WASHINGTON -- Are national pollsters oversampling Democrats? That's a charge made by some conservative pundits, and they may have a point: If the most recent polls could accurately predict which self-identified registered voters actually would cast ballots in November, their horse race numbers on the presidential election likely would tip a few points more Republican.
Nevertheless, pollsters generally are reluctant to impose their educated guesses about voter turnout on their results at this stage of the race. That hesitation, and the reasons for it, reveal important details about the assumptions pollsters make and about the limitations of horse race polls generally.
Consider the criticism leveled at the Pew Research Center poll released last week that showed President Barack Obama leading presumptive Republican nominee Mitt Romney by a seven-point margin (50 to 43 percent) among 2,373 registered voters.
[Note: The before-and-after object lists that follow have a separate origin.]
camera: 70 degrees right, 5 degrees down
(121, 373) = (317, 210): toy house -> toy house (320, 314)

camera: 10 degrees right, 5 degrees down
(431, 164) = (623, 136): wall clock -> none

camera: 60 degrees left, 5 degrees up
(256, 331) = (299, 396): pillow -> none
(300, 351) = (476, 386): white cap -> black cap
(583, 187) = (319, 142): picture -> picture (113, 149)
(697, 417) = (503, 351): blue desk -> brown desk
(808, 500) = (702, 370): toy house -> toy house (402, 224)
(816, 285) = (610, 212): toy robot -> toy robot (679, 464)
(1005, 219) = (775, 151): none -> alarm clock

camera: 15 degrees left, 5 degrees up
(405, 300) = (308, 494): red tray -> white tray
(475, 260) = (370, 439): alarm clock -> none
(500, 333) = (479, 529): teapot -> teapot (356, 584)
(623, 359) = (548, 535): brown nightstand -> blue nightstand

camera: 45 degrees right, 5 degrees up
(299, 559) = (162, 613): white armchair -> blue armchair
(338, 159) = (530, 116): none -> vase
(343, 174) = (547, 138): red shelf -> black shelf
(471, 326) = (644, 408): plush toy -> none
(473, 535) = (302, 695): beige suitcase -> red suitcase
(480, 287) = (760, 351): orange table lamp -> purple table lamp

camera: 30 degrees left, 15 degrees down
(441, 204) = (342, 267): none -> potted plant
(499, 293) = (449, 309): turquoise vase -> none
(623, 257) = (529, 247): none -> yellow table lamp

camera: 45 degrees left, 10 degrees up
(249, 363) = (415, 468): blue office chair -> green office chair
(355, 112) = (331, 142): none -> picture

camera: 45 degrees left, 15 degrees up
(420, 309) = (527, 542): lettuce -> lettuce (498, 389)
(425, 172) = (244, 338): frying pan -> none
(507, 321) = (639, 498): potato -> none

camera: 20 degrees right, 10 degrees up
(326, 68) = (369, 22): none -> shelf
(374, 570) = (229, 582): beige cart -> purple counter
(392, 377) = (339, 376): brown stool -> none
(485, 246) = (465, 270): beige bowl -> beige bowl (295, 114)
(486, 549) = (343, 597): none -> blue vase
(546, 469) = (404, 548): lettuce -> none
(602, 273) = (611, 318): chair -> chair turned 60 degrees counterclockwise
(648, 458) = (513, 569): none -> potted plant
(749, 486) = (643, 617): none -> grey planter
Some conservative pundits attacked the survey for a sample they said included too many Democrats. A correspondent quoted by National Review contributor Jim Geraghty took the critique a step further, claiming that "every" final pre-election poll conducted by Pew Research since 1992 "appears to lean to one direction -- always toward the Democrat, and by an average of more than 5 percentage points."
The biggest flaw in that argument is that it focuses only on results among registered voters released by Pew Research and overlooks Pew's final poll results released since 1996 among respondents deemed most likely to vote. In those four presidential elections, the Pew Research likely voter subgroup has been both more Republican in its composition than the registered voter sample, and a generally accurate forecast of the eventual result.
The consistent difference between the registered and likely voter samples raises the question: If likely voter screens applied at the end of the campaign nudged the horse race numbers in a more accurate (and more Republican) direction, why not apply such screens now?
The historical pattern of voter screens producing more Republican results remains as valid as ever. For example, when IPSOS pollster Chris Jackson used a likely voter screen to narrow April and May samples, he found that a 7 percentage point Obama lead over Romney among registered voters (42 to 35 percent) narrowed to just three points among the most likely to vote (46 to 43 percent).
Similarly, the Pew Research Center has reported that Republicans held a significant advantage throughout 2012 on measures of voter engagement. On its most recent survey, for example, Pew found that Romney supporters were more likely than Obama supporters to say they had given quite a lot of thought to the election (70 percent versus 62 percent).
So why not use these questions to create a full-blown likely voter screen for the most recent results?
These "measures of engagement and intention to vote are useful as indicators of likely turnout on the aggregate level" at this stage in the campaign," Pew Research associate research director Michael Dimock explained to The Huffington Post in June, "but they are only loosely predictors of whether an individual is or is not likely to vote this November."
"As we get closer to Election Day," he added, "particularly after the conventions and into the debate season -- these indicators become stronger."
Similarly, IPSOS' Jackson reports that its standard practice is to wait to report likely voter results until October. "We do this," they explain, "because people are notoriously poor predictors of their own likelihood of voting on Election Day." Likely voter models require "a number of assumptions," he argues, "and our belief is that we should wait to make those assumptions until a) as late in the process as possible and b) after important trends -- like voter enthusiasm -- become clearer."
But it's not just the media pollsters. David Winston, a Republican who advises U.S. House Speaker John Boehner, tells his clients to focus on numbers for registered voters. While the universe of registered voters includes virtually all of the potential electorate, Winston explains, a pollster who uses a likely voter screen "substitutes their judgement in defining a specific [turnout] scenario." A pollster "can play out some scenarios to just see what could happen," he says, "but to a large degree that just represents guessing."
Another reason not to obsess over the relatively small differences between registered and likely voter samples is that polls taken before the party conventions remain imperfect predictors of the ultimate outcome. Political scientists Chris Wlezien and Bob Erikson have examined the issue for "The Timeline of Presidential Election Campaigns," their forthcoming book on election forecasting. A chart from their book (reproduced below with permission) shows that the predictive power of head-to-head polls will rise significantly after the party conventions, but remains more iffy now, more than 110 days before the election.
A look back at polling trends in recent elections explains why. In almost every election dating back to 1980, the margins separating the top candidates in horse race polls shifted significantly after the party conventions. Only in 1996 did those margins remain roughly the same throughout the year. In other years, the shifts in voter preferences that occurred after the party conventions, shifts that have benefited both Democratic and Republican candidates, would have overwhelmed the relatively modest differences that earlier likely voter screens would have produced.
In the end, if all pollsters applied likely voter screens right now, Romney's numbers would be slightly better, but there is a long way to go before any horse race poll should be considered an accurate forecast of the outcome.